I love the Middle Eastern cuisine. Tabbouleh has been one of my favorite salads as a student. It is so easy and not at all expensive to make. Since the original Tabbouleh recipe includes bulgur, celiacs cannot eat it, which is why I found an alternative that tastes just as amazing, and is even great for your skin: millet. Millet has almost been forgotten these days, but the little grain is packed with nutrients that are enormously important for a healthy body.
Health benefits in this salad:
– copper important for the development of the myelin sheath that surrounds the nerves; important for the transformation of melanin which is involved in the pigmentation of hair, eyes and skin)
– magnesium (important for a healthy nerve system, muscle health, energy production)
– manganese (for nerve health)
– zinc (important for growth, skin, and a healthy immune system)
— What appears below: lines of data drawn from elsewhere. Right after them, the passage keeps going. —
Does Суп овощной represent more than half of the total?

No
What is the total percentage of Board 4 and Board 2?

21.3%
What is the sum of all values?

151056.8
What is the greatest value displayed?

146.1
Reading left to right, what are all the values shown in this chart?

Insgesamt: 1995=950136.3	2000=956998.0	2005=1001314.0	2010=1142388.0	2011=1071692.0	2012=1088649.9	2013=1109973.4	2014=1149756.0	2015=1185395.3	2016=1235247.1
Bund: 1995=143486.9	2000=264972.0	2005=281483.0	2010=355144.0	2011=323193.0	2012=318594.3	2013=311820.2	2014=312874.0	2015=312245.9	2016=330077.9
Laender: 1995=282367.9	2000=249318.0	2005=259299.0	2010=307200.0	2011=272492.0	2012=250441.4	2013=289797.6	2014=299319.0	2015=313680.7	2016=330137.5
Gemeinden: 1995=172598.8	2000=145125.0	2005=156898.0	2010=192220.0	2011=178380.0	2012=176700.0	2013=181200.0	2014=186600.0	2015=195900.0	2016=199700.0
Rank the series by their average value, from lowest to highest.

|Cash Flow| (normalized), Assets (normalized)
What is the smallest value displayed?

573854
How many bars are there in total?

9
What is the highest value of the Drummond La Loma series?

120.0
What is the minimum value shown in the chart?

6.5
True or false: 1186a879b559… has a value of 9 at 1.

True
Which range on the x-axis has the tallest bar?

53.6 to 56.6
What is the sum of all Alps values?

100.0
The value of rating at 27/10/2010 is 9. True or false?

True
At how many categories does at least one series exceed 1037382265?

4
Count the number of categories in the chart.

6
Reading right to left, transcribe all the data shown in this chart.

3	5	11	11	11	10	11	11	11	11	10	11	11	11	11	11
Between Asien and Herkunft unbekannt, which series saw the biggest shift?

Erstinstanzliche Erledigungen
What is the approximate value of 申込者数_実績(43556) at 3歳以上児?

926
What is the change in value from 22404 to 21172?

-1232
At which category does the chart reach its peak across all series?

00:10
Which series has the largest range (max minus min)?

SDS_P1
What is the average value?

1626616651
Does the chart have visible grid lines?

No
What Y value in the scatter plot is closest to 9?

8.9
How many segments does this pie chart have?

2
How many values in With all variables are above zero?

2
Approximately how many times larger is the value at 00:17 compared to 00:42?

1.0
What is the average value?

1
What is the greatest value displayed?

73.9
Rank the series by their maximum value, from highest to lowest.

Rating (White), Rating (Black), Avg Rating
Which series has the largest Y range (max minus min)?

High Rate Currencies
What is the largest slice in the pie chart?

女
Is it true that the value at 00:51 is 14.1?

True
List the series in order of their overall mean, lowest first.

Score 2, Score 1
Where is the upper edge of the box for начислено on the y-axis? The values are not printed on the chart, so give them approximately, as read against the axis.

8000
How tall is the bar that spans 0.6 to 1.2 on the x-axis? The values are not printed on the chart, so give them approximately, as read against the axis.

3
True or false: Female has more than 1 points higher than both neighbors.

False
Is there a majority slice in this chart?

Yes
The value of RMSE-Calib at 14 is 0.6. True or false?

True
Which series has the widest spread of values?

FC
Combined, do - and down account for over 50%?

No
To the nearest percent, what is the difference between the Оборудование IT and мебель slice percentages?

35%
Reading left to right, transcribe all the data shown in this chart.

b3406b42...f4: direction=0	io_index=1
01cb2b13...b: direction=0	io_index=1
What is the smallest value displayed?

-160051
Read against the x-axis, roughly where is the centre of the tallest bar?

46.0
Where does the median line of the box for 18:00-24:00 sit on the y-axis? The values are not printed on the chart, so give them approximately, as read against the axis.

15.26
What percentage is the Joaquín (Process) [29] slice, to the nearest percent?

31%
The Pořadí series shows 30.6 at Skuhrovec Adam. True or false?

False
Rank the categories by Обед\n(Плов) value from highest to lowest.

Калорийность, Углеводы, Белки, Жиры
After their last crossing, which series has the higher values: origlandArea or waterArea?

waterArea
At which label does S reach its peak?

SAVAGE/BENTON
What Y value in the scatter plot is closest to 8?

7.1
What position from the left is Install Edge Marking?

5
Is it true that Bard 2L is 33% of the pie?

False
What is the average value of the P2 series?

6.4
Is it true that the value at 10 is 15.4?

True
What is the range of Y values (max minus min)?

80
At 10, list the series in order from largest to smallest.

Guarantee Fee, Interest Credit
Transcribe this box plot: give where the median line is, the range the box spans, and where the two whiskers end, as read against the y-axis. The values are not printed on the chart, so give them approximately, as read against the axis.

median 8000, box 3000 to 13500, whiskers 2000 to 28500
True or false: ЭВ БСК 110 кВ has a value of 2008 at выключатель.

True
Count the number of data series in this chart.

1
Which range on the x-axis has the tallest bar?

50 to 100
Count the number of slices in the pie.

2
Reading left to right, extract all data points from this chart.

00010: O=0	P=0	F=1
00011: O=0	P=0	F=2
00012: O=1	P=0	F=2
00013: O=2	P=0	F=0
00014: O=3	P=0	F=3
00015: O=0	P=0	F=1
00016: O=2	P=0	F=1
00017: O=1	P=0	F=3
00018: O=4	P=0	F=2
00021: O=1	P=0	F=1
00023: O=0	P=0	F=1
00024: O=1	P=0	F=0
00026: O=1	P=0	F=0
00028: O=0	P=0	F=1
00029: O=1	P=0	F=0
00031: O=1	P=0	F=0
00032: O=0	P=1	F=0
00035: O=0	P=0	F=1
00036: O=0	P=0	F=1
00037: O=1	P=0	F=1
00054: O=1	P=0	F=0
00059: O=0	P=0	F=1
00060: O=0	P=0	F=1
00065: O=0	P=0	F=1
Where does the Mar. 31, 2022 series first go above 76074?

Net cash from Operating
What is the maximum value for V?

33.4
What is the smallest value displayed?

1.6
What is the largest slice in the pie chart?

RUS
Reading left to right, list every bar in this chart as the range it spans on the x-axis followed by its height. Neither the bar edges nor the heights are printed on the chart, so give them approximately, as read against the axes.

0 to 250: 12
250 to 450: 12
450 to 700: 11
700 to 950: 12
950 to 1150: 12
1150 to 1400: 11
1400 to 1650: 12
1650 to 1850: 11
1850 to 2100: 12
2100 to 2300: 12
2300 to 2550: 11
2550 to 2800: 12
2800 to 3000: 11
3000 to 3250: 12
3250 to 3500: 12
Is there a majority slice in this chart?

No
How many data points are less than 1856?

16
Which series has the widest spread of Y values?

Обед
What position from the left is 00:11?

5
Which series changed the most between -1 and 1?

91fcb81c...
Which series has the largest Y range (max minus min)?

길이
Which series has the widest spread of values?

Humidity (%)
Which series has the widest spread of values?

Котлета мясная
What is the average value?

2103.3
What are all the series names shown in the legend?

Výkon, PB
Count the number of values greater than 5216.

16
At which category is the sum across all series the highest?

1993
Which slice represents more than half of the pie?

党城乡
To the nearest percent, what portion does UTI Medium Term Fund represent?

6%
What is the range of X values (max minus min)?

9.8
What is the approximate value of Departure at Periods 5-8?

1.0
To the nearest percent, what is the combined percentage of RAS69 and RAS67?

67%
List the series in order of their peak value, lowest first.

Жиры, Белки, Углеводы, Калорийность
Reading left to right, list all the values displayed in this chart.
– 1 cup (200 g) cherry tomatoes
– ½ cucumber
– 2 large handful of fresh parsley
– 50 g millet
– 1 tsp cinnamon
– 1 tsp ground cumin
– 1 tsp coriander
– 1 tsp agave
– 1 tsp olive oil
– 2 tbsp apple cider vinegar
– 1 tbsp lemon juice
– salt and pepper to taste
Start by rinsing the millet thoroughly under water, and add it to a saucepan filled with 2/3 cup (180 g) of water, and 1 tbsp of apple cider vinegar. Bring to a boil, then lower the heat to medium-low and let it cook for about 8-10 minutes. Remove from heat and let it soak for about 15 minutes. In the meantime, wash the tomatoes and the cucumber, cut them into bite-sized squares and add them to a bowl. Chop the parsley, and add it to the other ingredients. Add all the remaining ingredients, and mix well.
Serve as a side or a main dish with (gluten-free) bread.